Zygmont began to move forward with Setsun, but first he needed a semi-permanent place to hang his toque: “I looked for a space that didn’t offer dinner service, and I found Sky Blue Cafe two blocks from where I live. It all happened pretty quickly. I sent an email to [Sky Blue’s info] address, and the owner Chad [Stuible] responded the next day. We took a quick tour together and agreed that I would rent it Friday through Monday. Chad is really the unsung hero of the whole story. Without him, this wouldn’t exist in the current space.”
That current space is at Vandyke Bed & Beverage, the boutique East Nashville hotel where Zygmont has taken over the food program on a permanent basis. After a year of working out of the Sky Blue kitchen creating an innovative menu of exotic vegetable-centric dishes ingeniously paired with natural wines, the chef was looking for a change. “The first three months of doing the pop-up was the hardest job I ever had,” he says. “I was cooking, doing the accounting, PR, HR and social media.
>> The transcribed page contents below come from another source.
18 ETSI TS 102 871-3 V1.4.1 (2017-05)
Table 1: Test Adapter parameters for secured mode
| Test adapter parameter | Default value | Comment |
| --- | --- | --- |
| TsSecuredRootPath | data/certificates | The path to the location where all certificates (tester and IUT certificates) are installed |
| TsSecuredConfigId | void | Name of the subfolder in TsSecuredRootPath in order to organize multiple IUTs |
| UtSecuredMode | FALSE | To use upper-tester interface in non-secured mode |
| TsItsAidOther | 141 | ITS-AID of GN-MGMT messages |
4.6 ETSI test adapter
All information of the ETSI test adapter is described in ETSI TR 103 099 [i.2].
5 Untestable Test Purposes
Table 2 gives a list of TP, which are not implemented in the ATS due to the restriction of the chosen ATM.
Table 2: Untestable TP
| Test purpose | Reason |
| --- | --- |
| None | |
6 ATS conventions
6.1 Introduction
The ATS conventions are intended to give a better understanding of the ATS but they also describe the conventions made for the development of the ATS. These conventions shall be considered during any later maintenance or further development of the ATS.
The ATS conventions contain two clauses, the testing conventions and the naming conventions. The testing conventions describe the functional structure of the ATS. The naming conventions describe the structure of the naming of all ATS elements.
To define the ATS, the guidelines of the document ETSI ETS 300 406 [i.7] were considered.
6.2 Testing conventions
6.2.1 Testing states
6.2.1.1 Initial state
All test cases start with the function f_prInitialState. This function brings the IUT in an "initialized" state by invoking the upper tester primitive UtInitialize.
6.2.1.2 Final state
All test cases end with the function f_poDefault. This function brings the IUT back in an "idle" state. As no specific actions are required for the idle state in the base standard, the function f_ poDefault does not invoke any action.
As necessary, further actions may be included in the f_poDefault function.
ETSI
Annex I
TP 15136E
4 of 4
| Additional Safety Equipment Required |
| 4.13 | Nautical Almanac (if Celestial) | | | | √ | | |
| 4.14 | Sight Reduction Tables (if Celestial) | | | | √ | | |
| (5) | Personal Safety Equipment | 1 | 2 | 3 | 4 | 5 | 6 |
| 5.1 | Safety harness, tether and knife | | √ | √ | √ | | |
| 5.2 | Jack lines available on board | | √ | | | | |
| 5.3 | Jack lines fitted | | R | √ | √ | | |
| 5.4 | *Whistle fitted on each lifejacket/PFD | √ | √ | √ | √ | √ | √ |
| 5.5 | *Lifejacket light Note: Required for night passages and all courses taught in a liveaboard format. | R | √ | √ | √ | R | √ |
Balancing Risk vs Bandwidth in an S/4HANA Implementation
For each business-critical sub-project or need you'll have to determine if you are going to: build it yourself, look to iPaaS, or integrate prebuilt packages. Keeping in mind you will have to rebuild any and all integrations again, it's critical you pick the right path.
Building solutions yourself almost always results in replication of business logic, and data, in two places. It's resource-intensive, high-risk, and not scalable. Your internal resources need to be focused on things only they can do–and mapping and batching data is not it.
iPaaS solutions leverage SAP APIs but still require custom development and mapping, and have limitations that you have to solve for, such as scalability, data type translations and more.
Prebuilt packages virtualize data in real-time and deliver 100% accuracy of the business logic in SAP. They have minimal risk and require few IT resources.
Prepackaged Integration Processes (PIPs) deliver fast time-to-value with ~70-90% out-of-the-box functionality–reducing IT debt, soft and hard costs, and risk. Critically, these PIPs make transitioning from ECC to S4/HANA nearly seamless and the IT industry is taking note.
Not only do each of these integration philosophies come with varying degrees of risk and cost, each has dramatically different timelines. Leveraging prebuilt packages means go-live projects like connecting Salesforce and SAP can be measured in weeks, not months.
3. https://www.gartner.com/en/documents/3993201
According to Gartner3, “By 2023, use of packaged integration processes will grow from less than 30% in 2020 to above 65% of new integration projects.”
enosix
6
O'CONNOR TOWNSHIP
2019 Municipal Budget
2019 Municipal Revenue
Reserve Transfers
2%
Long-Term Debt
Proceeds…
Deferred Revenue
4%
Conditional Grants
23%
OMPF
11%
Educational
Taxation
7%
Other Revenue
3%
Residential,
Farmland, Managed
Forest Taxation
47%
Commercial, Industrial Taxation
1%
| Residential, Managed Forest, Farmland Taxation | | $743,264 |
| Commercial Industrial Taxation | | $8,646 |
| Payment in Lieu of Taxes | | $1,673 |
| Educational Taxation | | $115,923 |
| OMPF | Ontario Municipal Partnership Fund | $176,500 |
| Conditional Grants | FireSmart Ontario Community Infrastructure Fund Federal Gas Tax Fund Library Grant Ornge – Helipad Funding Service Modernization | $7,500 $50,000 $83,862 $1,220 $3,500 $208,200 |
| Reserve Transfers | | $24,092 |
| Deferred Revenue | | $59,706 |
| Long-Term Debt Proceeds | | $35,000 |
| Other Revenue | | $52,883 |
We had to do all our prep work off site, so we essentially operated like a caterer. We were really flying by the seat of our pants.”
When the opportunity arose to plant roots at Vandyke, Zygmont jumped at the chance. “It’s a nicer space in the middle of Five Points with better foot traffic,” he says.
Setsun opened up for business the evening of March 2, a date with great significance. “We had one night of service and then went home to find out that a tornado had hit,” explains Zygmont. “And then, the global pandemic. To call it a setback would be an understatement.”
Since reopening in June, Setsun has provided an extra benefit to the landlords at Vandyke. Without a food program, they could not operate as just a bar under current regulations, denying hotel guests that amenity and the owners that revenue. Now the bar, which is operated by Vandyke while Setsun concentrates on the kitchen, can be open whenever Zygmont is serving dinner — from 5-10 p.m., plus during Sunday brunch service.
Carryout has become an important part of Setsun’s business. “I’m wary of sending some things to go,” Zygmont admits. “I’m not doing oysters for carryout, and you have to be aware that the chocolate souffle will basically be a chocolate brownie when it arrives. I didn’t get into this business to dump noodles into a brown paper box, but if you want it, I’ll cook you the best damned to-go food you’ve ever had!”
Zygmont is realistic about his current situation. “We’re essentially trying to survive this moment, treading water, but I count myself as very lucky,” he says. “We’re just trying to be safe and do what we love.”